- **Compito**: Estrarre integralmente il testo sul caffè invecchiato, senza alcuna modifica.

- **Estratto**:
I sapori di legno, di carta, di cartone sono invecchiamento. La domanda è: quale.
Caffè tostato stantio
La causa più comune. L’ossidazione porta via gli aromi e lascia un carattere piatto, asciutto, cartonato.
Tempi: percepibile a quattro-sei settimane dalla tostatura in sacchetto chiuso, più in fretta una volta aperto, e nel giro di giorni se il caffè è premacinato.
Controlli la data di tostatura. Se c’è solo la scadenza, dia per buona questa risposta.
Caffè verde vecchio, il « past crop »
Anche il caffè verde invecchia, nell’arco di uno-due anni, e sviluppa un carattere nettamente legnoso e da sacco che la tostatura non corregge.

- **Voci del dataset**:

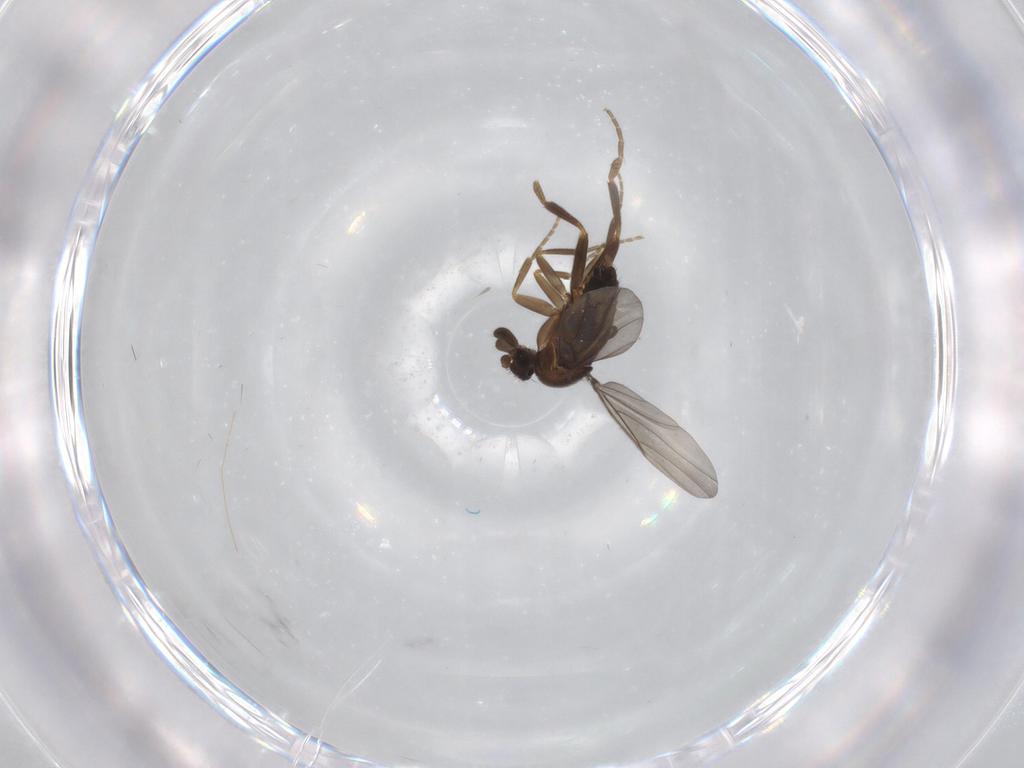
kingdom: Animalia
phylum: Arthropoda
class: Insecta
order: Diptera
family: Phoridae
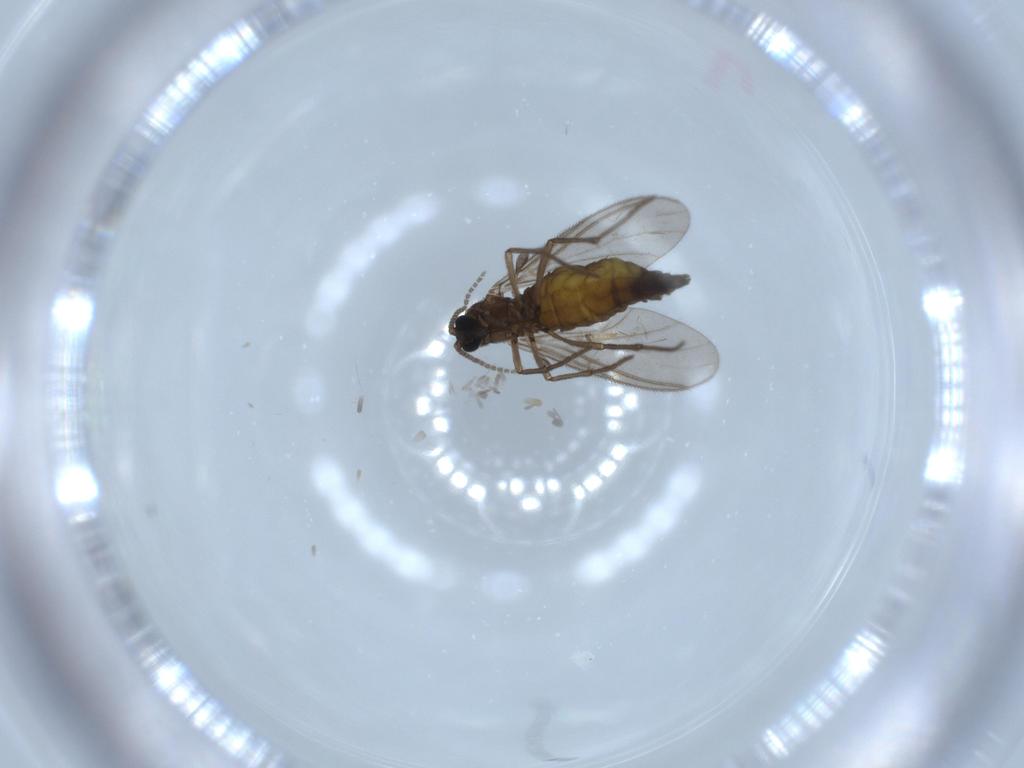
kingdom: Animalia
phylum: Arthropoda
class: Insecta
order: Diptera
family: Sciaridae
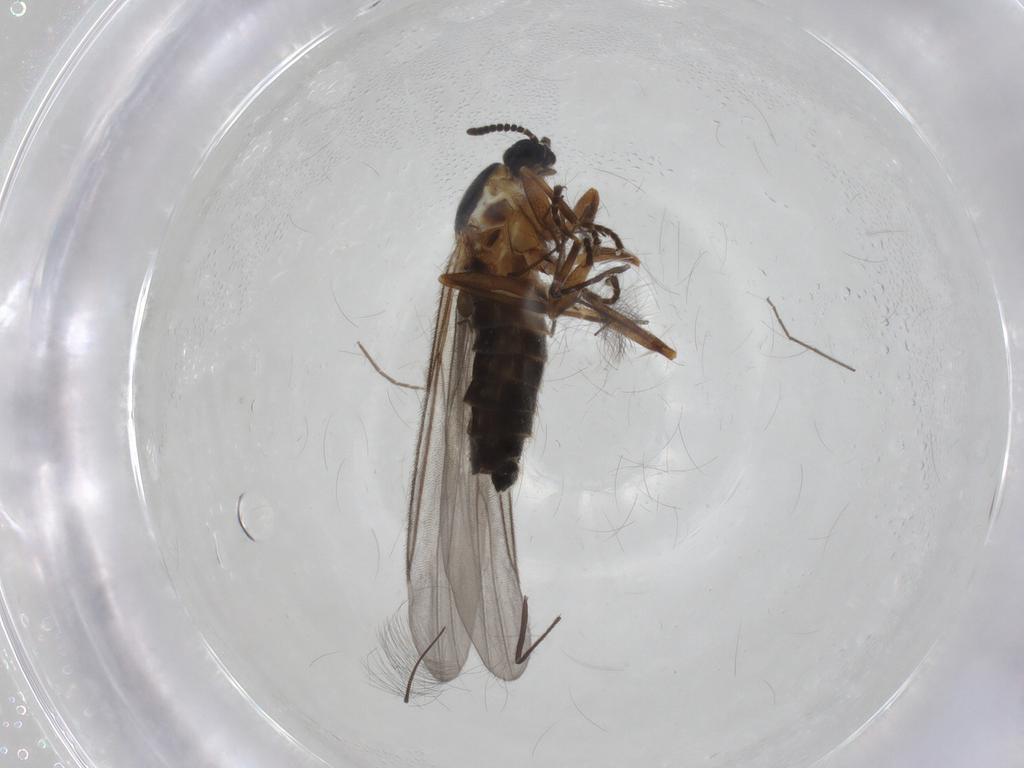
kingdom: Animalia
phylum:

==

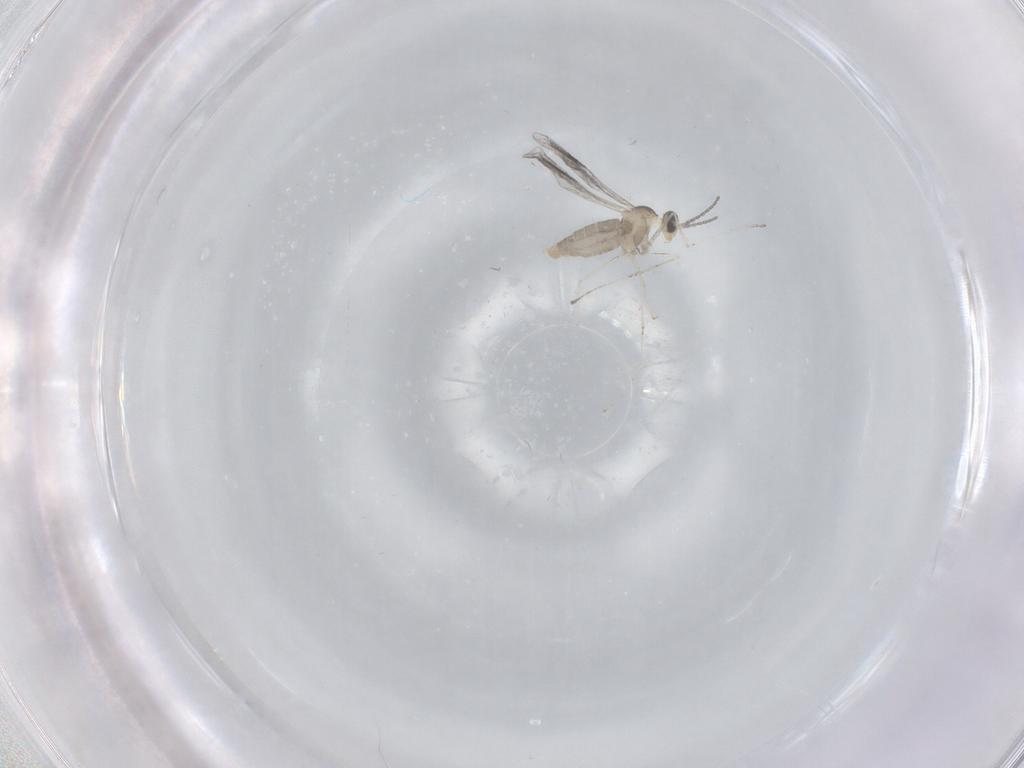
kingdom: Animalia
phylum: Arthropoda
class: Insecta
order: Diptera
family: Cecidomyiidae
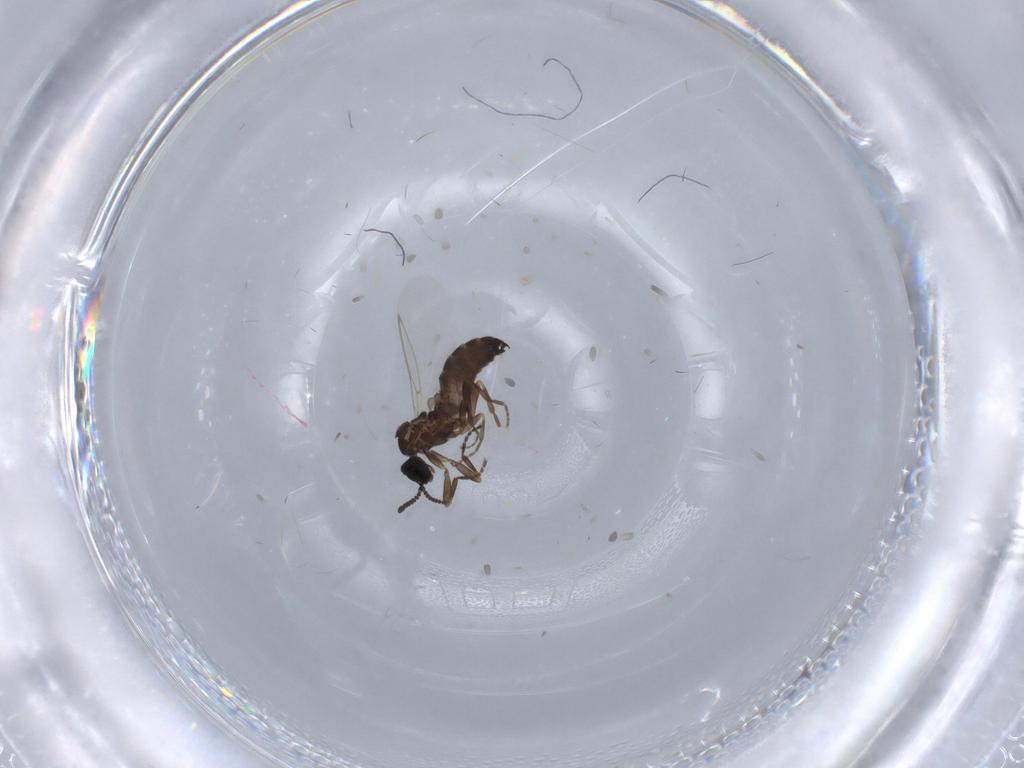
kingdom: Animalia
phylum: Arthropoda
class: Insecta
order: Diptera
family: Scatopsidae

- **Soluzione**:
I sapori di legno, di carta, di cartone sono invecchiamento. La domanda è: quale.
Caffè tostato stantio
La causa più comune. L’ossidazione porta via gli aromi e lascia un carattere piatto, asciutto, cartonato.
Tempi: percepibile a quattro-sei settimane dalla tostatura in sacchetto chiuso, più in fretta una volta aperto, e nel giro di giorni se il caffè è premacinato.
Controlli la data di tostatura. Se c’è solo la scadenza, dia per buona questa risposta.
Caffè verde vecchio, il « past crop »
Anche il caffè verde invecchia, nell’arco di uno-due anni, e sviluppa un carattere nettamente legnoso e da sacco che la tostatura non corregge.